= DIRECTIONS =
Nothing but the lines from the one with "right knee: (122, 172)" down to the one with "left wrist: (30, 217)" should be returned, exactly and with both ends included, from the material below.

= DATA RECORDS =
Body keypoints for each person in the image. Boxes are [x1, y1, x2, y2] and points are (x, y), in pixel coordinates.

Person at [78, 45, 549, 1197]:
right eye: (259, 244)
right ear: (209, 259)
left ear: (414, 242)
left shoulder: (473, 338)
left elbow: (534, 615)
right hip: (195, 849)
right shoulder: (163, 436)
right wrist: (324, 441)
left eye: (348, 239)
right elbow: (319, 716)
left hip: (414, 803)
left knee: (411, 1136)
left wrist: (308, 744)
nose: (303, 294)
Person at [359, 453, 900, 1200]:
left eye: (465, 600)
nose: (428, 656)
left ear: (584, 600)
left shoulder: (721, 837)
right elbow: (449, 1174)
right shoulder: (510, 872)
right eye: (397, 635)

--

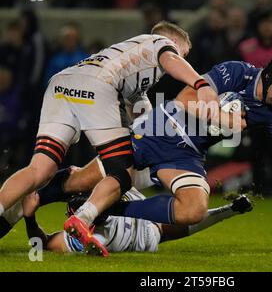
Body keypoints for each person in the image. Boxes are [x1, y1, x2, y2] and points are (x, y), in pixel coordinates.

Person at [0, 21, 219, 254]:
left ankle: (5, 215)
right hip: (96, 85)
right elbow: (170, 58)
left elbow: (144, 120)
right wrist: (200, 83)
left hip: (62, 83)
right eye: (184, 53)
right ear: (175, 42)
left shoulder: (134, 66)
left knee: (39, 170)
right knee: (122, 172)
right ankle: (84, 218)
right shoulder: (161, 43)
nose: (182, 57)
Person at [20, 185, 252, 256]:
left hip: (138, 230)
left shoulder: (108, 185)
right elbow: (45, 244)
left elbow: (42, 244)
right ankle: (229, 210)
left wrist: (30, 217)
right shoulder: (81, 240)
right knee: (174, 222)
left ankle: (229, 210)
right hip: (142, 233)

= REPLY =
right knee: (122, 172)
right ankle: (84, 218)
right shoulder: (161, 43)
nose: (182, 57)
Person at [20, 185, 252, 256]:
left hip: (138, 230)
left shoulder: (108, 185)
right elbow: (45, 244)
left elbow: (42, 244)
right ankle: (229, 210)
left wrist: (30, 217)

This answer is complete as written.